论文标题
Lyapunov优化的强化学习公式:应用队列稳定性的边缘计算系统
A Reinforcement Learning Formulation of the Lyapunov Optimization: Application to Edge Computing Systems with Queue Stability
论文作者
论文摘要
在本文中,考虑到基于深厚的增强学习(DRL)的方法,可以考虑在保持队列稳定性的同时最大程度地减少时间平均罚款。提供了适当的状态和行动空间的构造,以形成马尔可夫决策过程(MDP)进行优化。得出了加固学习奖励功能(RL)的队列稳定性条件。根据奖励折扣的分析和实用RL,为Lyapunov优化的基于DRL的方法提出了一类奖励功能。提出的基于DRL的方法对Lyapunov优化的方法不需要在每个时间步骤中进行复杂的优化,并且可以使用一般的非凸和不连续的惩罚函数运行。因此,它为Lyapunov优化提供了常规漂移加度(DPP)算法的替代方法。
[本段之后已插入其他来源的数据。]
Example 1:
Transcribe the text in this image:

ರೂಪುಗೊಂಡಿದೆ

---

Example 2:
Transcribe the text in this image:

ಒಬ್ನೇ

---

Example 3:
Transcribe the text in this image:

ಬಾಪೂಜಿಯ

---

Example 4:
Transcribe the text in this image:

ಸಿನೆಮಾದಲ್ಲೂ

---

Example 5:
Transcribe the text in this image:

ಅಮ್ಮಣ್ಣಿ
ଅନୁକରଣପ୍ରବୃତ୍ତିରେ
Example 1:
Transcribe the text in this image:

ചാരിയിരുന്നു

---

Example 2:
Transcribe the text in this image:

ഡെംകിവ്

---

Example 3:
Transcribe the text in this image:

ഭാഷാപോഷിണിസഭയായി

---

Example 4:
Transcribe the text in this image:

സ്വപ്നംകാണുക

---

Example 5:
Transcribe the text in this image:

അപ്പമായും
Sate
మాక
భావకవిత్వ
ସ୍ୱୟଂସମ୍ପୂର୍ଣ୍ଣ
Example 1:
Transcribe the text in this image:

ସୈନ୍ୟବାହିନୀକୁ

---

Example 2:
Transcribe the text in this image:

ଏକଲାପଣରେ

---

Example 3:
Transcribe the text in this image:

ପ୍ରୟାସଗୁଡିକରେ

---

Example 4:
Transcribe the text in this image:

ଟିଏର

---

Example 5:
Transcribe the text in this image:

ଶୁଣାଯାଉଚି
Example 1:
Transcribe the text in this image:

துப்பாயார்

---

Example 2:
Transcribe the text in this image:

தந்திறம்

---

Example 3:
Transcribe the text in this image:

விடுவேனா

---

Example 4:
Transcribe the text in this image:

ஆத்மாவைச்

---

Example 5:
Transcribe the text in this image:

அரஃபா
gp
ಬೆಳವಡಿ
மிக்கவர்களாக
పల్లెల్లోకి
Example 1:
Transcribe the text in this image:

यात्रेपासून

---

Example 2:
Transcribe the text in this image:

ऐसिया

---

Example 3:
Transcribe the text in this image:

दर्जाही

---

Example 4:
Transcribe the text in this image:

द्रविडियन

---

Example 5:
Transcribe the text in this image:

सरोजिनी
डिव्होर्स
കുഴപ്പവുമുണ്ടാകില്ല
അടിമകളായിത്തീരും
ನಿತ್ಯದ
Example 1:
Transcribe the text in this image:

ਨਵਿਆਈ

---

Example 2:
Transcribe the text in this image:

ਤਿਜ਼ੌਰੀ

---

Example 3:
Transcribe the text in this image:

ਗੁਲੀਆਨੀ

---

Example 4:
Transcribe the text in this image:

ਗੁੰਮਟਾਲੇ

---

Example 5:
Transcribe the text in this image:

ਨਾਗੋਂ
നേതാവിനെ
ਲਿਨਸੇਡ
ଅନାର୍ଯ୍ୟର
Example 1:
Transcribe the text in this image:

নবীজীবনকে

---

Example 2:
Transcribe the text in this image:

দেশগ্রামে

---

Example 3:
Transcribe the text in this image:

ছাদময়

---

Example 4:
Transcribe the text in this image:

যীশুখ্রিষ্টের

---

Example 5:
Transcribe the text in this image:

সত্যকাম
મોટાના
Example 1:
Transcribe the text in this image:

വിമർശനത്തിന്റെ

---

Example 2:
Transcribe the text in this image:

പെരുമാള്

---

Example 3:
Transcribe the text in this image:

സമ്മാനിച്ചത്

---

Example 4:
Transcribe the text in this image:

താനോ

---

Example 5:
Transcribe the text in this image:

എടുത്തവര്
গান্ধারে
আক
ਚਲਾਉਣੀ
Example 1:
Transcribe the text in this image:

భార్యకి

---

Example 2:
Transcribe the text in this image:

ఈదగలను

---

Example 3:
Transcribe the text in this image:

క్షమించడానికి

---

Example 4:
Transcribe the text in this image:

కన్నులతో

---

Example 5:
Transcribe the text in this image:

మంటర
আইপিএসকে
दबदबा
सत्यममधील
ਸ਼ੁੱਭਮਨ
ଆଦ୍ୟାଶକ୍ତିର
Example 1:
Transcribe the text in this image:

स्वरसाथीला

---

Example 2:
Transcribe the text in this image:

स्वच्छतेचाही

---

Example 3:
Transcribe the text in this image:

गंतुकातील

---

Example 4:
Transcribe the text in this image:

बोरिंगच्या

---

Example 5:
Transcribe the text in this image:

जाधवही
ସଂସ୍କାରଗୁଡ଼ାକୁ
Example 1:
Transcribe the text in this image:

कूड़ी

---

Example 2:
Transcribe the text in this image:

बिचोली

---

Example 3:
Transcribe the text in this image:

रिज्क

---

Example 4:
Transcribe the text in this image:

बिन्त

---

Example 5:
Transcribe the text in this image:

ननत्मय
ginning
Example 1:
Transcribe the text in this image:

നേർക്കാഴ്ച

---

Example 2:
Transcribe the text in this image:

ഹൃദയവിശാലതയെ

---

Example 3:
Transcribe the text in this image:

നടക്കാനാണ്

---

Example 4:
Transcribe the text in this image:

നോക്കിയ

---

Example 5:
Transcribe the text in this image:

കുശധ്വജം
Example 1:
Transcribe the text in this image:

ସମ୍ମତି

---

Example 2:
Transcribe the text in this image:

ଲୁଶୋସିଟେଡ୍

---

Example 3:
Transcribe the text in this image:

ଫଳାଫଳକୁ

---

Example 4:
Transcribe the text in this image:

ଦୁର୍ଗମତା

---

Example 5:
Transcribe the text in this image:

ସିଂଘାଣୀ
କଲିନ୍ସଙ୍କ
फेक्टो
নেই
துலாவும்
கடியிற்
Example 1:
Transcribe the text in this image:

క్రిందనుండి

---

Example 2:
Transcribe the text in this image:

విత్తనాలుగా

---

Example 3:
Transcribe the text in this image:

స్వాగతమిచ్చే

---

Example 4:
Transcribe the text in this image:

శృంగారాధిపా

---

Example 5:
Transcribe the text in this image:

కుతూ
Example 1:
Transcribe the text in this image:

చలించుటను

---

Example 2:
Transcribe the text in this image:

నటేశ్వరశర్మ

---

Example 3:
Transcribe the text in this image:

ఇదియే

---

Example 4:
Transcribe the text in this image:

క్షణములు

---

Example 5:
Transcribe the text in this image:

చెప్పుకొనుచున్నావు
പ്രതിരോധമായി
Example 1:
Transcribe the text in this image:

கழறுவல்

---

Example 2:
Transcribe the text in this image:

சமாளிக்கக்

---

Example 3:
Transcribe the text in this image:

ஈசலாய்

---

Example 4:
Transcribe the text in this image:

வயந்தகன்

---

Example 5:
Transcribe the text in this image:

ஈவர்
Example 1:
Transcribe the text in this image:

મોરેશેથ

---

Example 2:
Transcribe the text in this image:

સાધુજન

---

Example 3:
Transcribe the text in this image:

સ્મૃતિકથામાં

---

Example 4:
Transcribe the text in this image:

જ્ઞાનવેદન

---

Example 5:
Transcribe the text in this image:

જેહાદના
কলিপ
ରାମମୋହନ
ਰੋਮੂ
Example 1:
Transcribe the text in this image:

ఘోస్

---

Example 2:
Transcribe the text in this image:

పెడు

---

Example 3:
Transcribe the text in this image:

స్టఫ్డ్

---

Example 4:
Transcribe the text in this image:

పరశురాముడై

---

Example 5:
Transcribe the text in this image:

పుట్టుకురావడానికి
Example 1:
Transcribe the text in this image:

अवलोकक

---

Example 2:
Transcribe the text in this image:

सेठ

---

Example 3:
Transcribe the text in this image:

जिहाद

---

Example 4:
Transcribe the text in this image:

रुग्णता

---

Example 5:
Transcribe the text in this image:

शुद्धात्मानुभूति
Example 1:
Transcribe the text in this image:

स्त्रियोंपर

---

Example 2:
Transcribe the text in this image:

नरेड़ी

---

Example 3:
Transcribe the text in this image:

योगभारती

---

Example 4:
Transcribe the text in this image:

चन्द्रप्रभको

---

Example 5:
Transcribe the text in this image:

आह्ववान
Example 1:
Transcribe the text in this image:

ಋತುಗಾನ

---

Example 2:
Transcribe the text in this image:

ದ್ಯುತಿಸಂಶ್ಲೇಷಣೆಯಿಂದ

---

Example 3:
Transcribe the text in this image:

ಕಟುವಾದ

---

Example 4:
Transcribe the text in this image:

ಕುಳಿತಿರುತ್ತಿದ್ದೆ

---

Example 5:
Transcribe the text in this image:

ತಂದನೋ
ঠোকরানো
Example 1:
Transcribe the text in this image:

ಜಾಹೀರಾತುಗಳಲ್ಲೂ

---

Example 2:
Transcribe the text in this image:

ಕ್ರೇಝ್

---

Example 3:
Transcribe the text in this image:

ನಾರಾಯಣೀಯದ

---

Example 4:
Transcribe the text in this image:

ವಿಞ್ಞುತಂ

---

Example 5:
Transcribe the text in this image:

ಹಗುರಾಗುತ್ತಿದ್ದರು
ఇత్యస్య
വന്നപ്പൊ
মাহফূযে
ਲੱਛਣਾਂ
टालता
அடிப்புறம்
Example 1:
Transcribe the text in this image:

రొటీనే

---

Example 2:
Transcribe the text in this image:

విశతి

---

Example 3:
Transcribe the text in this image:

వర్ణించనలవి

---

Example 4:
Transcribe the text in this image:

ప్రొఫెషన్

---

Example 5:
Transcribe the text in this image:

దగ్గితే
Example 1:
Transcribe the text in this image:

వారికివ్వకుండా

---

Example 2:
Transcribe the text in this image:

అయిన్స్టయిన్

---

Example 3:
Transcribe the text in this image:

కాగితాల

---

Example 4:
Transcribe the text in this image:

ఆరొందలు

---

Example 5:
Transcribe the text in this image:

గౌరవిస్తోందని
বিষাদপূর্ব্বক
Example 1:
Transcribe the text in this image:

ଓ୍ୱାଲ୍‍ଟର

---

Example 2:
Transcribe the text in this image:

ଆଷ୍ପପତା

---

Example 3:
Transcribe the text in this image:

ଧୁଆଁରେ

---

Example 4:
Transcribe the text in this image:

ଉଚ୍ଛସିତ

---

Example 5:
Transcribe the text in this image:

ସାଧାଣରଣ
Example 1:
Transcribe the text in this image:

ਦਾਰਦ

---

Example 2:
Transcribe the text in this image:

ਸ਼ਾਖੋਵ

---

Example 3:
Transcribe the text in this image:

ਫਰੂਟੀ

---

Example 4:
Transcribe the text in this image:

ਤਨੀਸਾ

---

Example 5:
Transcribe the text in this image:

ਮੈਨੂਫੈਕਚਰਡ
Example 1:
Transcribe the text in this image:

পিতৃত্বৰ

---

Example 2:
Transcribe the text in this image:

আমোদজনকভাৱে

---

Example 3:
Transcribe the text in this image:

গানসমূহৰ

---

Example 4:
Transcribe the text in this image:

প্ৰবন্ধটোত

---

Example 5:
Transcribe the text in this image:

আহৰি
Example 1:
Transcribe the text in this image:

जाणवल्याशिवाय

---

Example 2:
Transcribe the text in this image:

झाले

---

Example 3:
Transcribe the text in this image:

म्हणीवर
提出的基于DRL的方法应用于具有队列稳定性的边缘计算系统中的资源分配,数值结果证明了其成功的操作。
In this paper, a deep reinforcement learning (DRL)-based approach to the Lyapunov optimization is considered to minimize the time-average penalty while maintaining queue stability. A proper construction of state and action spaces is provided to form a proper Markov decision process (MDP) for the Lyapunov optimization. A condition for the reward function of reinforcement learning (RL) for queue stability is derived. Based on the analysis and practical RL with reward discounting, a class of reward functions is proposed for the DRL-based approach to the Lyapunov optimization. The proposed DRL-based approach to the Lyapunov optimization does not required complicated optimization at each time step and operates with general non-convex and discontinuous penalty functions. Hence, it provides an alternative to the conventional drift-plus-penalty (DPP) algorithm for the Lyapunov optimization. The proposed DRL-based approach is applied to resource allocation in edge computing systems with queue stability and numerical results demonstrate its successful operation.